[Problem statement] Every record must be repeated exactly; omit any pictures they contain.

Stored items:
################
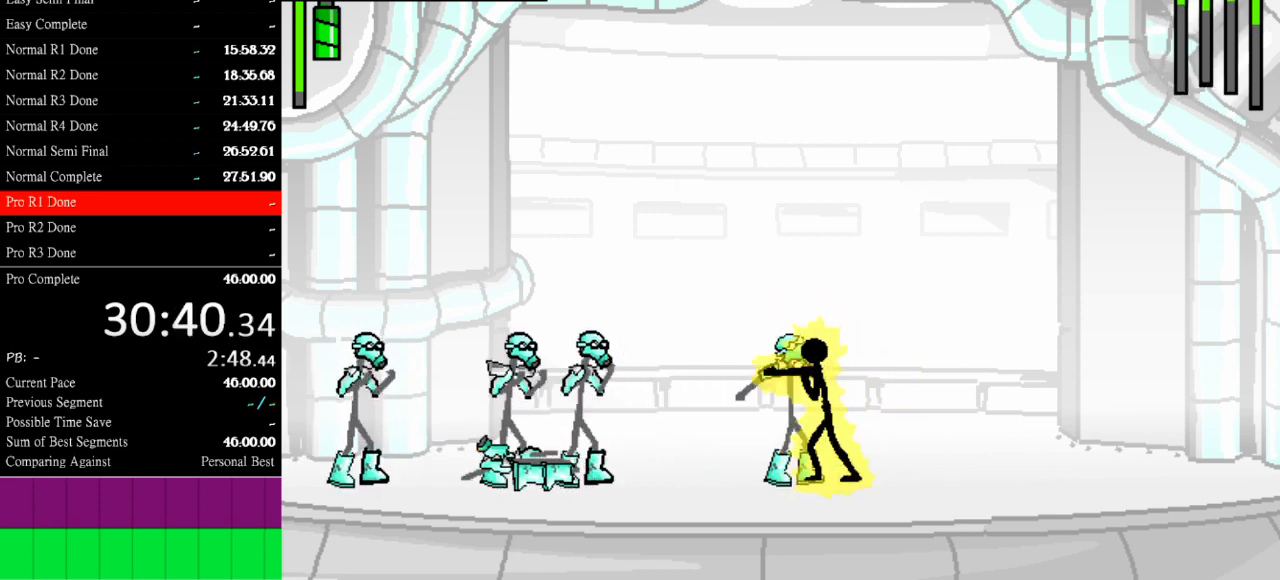
{"keys": ["left"], "events": [[467, "a", "up"], [500, "left", "down"]]}
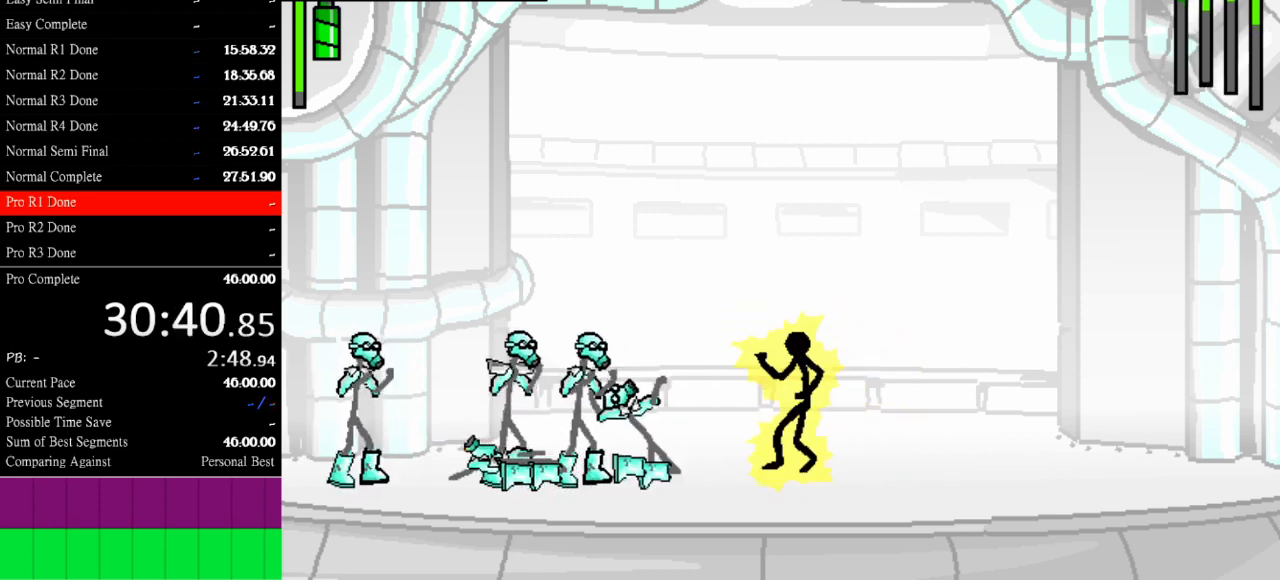
{"keys": [], "events": [[67, "a", "down"], [100, "left", "up"], [400, "a", "up"]]}
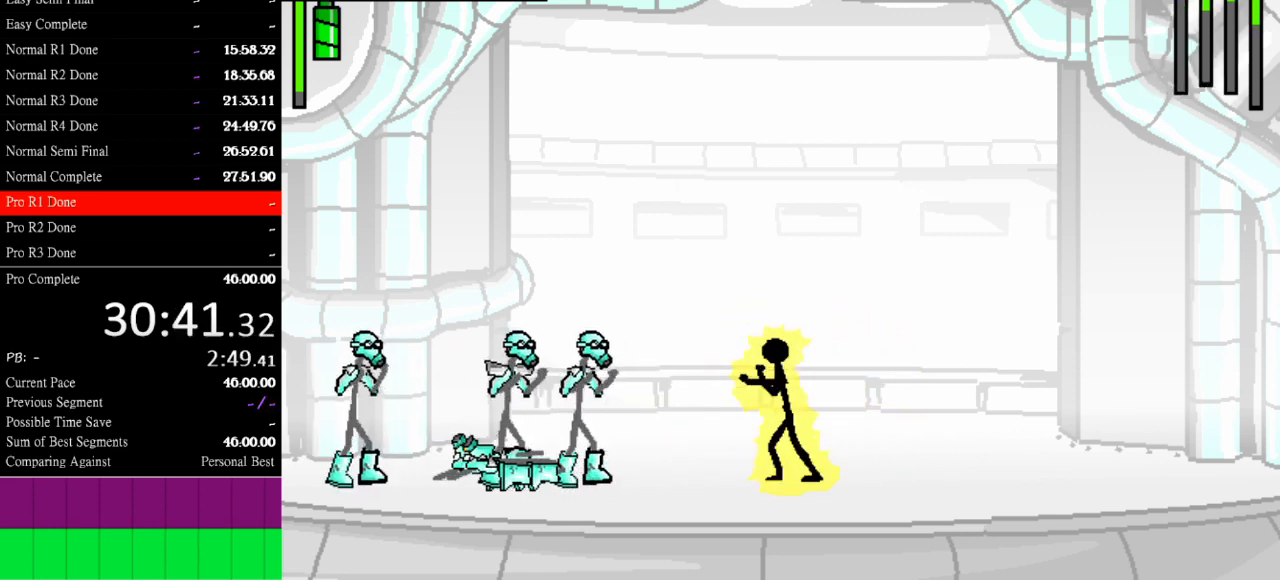
{"keys": ["left"], "events": [[467, "left", "down"]]}
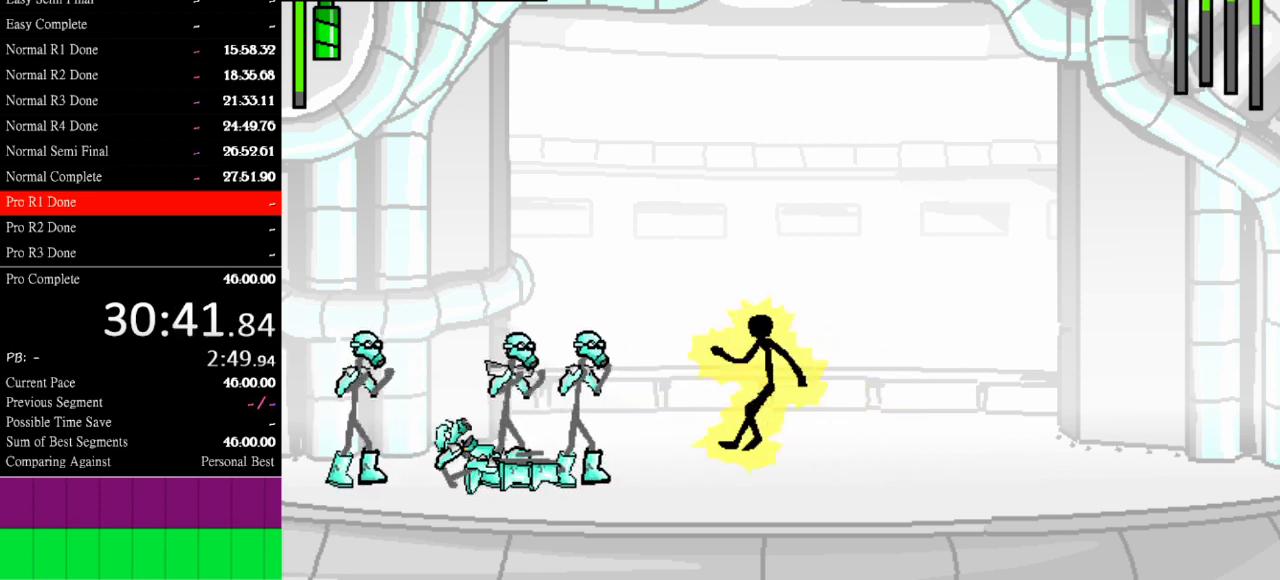
{"keys": ["s"], "events": [[367, "left", "up"], [367, "s", "down"]]}
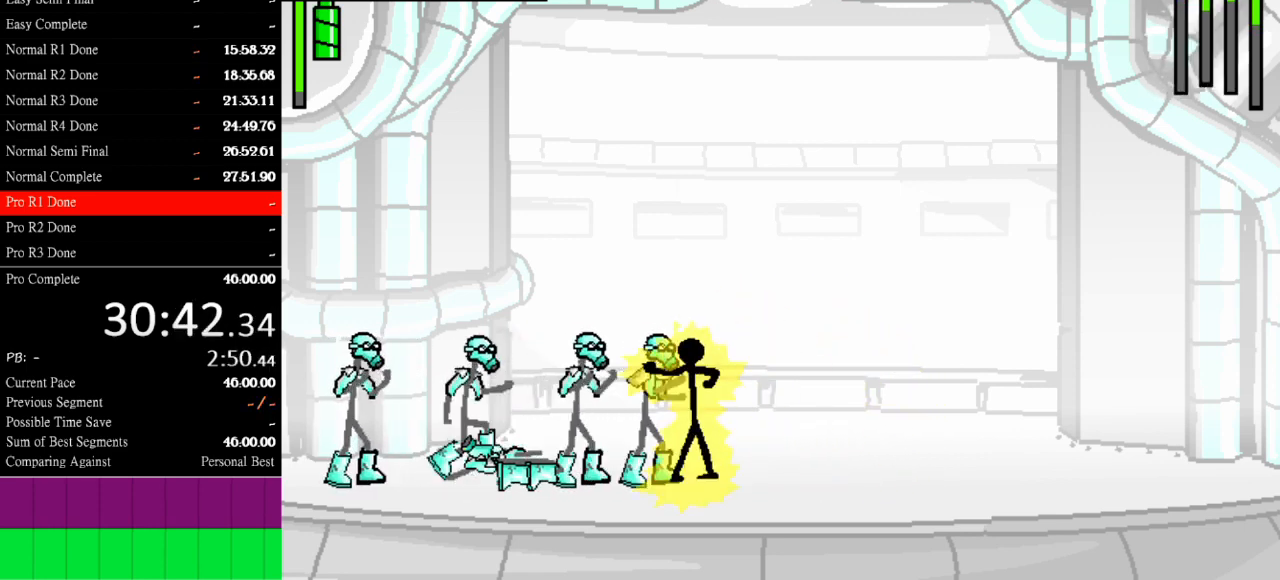
{"keys": ["s"], "events": [[267, "s", "up"], [500, "s", "down"]]}
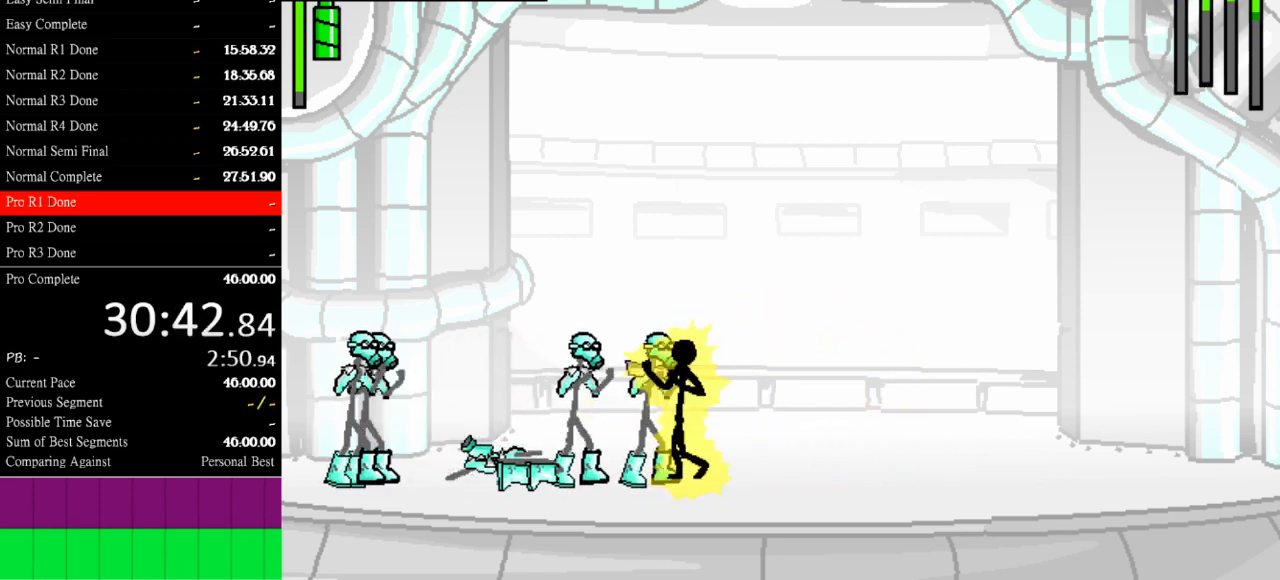
{"keys": [], "events": [[500, "s", "up"]]}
################
[Written answer]
{"keys": ["left"], "events": [[467, "a", "up"], [500, "left", "down"]]}
{"keys": [], "events": [[67, "a", "down"], [100, "left", "up"], [400, "a", "up"]]}
{"keys": ["left"], "events": [[467, "left", "down"]]}
{"keys": ["s"], "events": [[367, "left", "up"], [367, "s", "down"]]}
{"keys": ["s"], "events": [[267, "s", "up"], [500, "s", "down"]]}
{"keys": [], "events": [[500, "s", "up"]]}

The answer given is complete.